Tuesday, December 25, 2018

Barth's Dogmatics, §2, the Task of Prolegomena

Back to blogging, after a crazy and busy end of the semester...

My blog project for 2019 is to take notes on Karl Barth’s Church Dogmatics. My folks purchased the whole English-language set for me forty years ago, and subsequently I wrote my doctoral dissertation on a portion of Vol. III, part 2. For this blog project, I’ll study the Dogmatics by paragraphs, taking notes. See my December 2, 2018 post for Barth's overall plan for his series.

I’m in Volume 1, part 1, “The Doctrine of the Word of God.”

Paragraph 2 is “The Task of Prolegomena to Dogmatics”: “Prolegomena to dogmatics is our name for the introductory part of dogmatics in which our concern is to understand its particular way of knowledge” (p. 25). Arnold Cone, in his book An Introduction to Barth’s “Dogmatics” for Preachers,” writes of this section, “Dogmatics is the church’s speaking about its speaking, testing the latter’s authenticity against the norm of Jesus Christ. So the first task is to explicate this special way to knowledge in Jesus Christ—not as a bridge to unbelief but as a correction of heresy” (p. 89).

In the section “The Necessity of Dogmatic Prolegomena” (I/1, 25-36), Barth comments that prolegomena to theology has to do with the distinctive way of knowledge of that science. Dogmatic work in each time period is connected to the situation of the Church in that period. Although Emil Brunner, for instance, contests the self-sufficient and self-assuring rationality of the modern spirit that opposes the Word of God, Brunner still affirms a point of contact for God’s revelation, which Barth rejects.

Barth does not believe that “the tragedy of modern godlessness” is “anything out of the ordinary” in church history (p. 28). But still, the task of dogmatics is not apologetics toward the modern situation but the distinctive talk of the Church measured against its standard, the divine revelation. Although dogmatics takes unbelief seriously, Barth does not think that apologetics and polemics are more effective than good dogmatics that is faithful to its standard.

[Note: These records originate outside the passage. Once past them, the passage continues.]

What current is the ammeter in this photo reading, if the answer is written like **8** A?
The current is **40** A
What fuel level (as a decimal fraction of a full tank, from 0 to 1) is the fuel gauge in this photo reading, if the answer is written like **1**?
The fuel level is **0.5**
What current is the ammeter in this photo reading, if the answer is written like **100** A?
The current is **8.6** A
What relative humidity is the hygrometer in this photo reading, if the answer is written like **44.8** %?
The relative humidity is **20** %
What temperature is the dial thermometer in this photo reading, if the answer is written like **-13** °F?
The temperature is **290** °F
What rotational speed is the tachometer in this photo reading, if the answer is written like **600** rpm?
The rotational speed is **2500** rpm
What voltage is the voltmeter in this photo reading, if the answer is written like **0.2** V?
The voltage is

Dogmatics also has to do with heresy. He considers Roman Catholicism in its Counter Reformation form, and also Protestant rationalistic and pietistic Modernism, as heresies, and Evangelical faith be true to faithful dogmatics with awareness of the heresies of these kinds of faith.

In the section “The Possibility of Dogmatic Prolegomena” (pp. 36-44), Barth discusses Modernism—which sees faith and church “as links in a greater nexus of being” (p. 36)—and asks whether this nexus (and the foundational piety of which Schleiermacher writes) is superior to the being of the Church and the divine revelation. Regarding Roman Catholicism, Barth discusses the way divine grace becomes an available relationship in the rites of the church, and the way the analogia entis (analogy of being), which affirms a divine likeness in the world, so that God is the ontological presupposition of faith and knowledge. Both of these, Barth claims, undercuts the freedom of God—“Jesus Christ… the free Lord of [the church’s] existence” (p. 40).

Barth writes that he will not only discuss the doctrine of Holy Scripture, but the doctrine of the Word of God, in order to lay a proper foundation for the dogmatics that follow.